My first reaction was that life continues to be unfair and women simply should never allow themselves to get drunk and fall on someone's couch after a night of drinking; and that the accused was also drunk and acting with diminished responsibility.
My second thought was that my thinking is old-fashioned; and that if the two buddies out drinking had both been males and one had tried to digitally penetrate the other after a night of drinking, it would properly be viewed as a sexual assault. (This is one of the cases questioned above in which there was no DNA evidence because there was no ejacultion.)
Thirdly, good order demands that everyone in the service have equal justice; and if a woman was subjected to an unwanted sexual penetration, it is a crime against the person and should be reported and prosecuted. Any person, male or female, who is raped or sexually assaulted and the accused is found guilty, should have access to justice and should be reinstated without the negative "whistleblower" treatment.
However, as the parent of a son, I again question the entire premise that men and women should serve together in the military in extremely high-stress occupations involving extreme risk-taking personalities and where lives are on the line. In high-stress occupations such as this case, fighter pilots, a certain percentage of sexual misconduct is inevitable, and dealing with it is a huge waste of taxpayer investment.

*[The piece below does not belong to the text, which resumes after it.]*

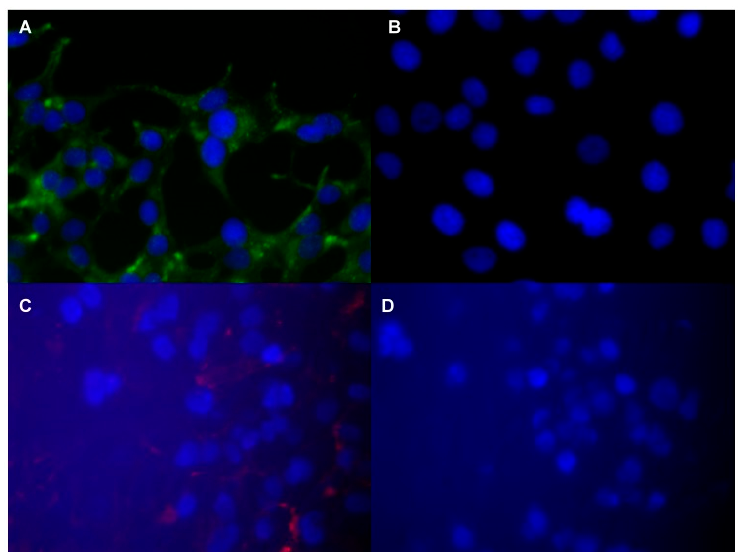
Figure 5. Fluorescence microscopic images of prostate specific tumor cells with muJ591:MIRB from Bates et al. (2014); The images show antibody staining. ( A ) Extracellular and subcellular area LNCaP cells. ( B ) DU145 cells as negative control. ( C ) Rhodamine-B fluorophore detection (red) on LNCaP cells. ( D ) DU145 cells as negative control for detection.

On the other hand, various civilian occupations such as ER medicine or surgery, publishing (deadlines, deadlines!), show business, police work, etc often involve the same kind of stress, with similarly high risk-taking personalities involved; and the stories of sexual involvement in those fields are also frequent.
So I have come back around to the practical precaution women should take of not getting drunk with workmates. Life really isn't fair; and few of us would want males to be so completely gelded that a night of drinking would never, ever, ever lead to sexual fumbling around. I does not seem fair to me that sexual groping when both parties are drunk should end a guy's career. Serial offenders, coercive offenders, violent rapists sure, get rid of them. But make the effort to weed them out before they become senior officers or the recipients of highly expensive training and experience.
I read most of it. The woman named Kris went out drinking with her fly boy buddies until she passed out. The man who allegedly assaulted her was also dead drunk. He says he doesn’t remember anything and he’s probably right. I guess I see the behavior of the woman as a mitigating factor. Am I wrong?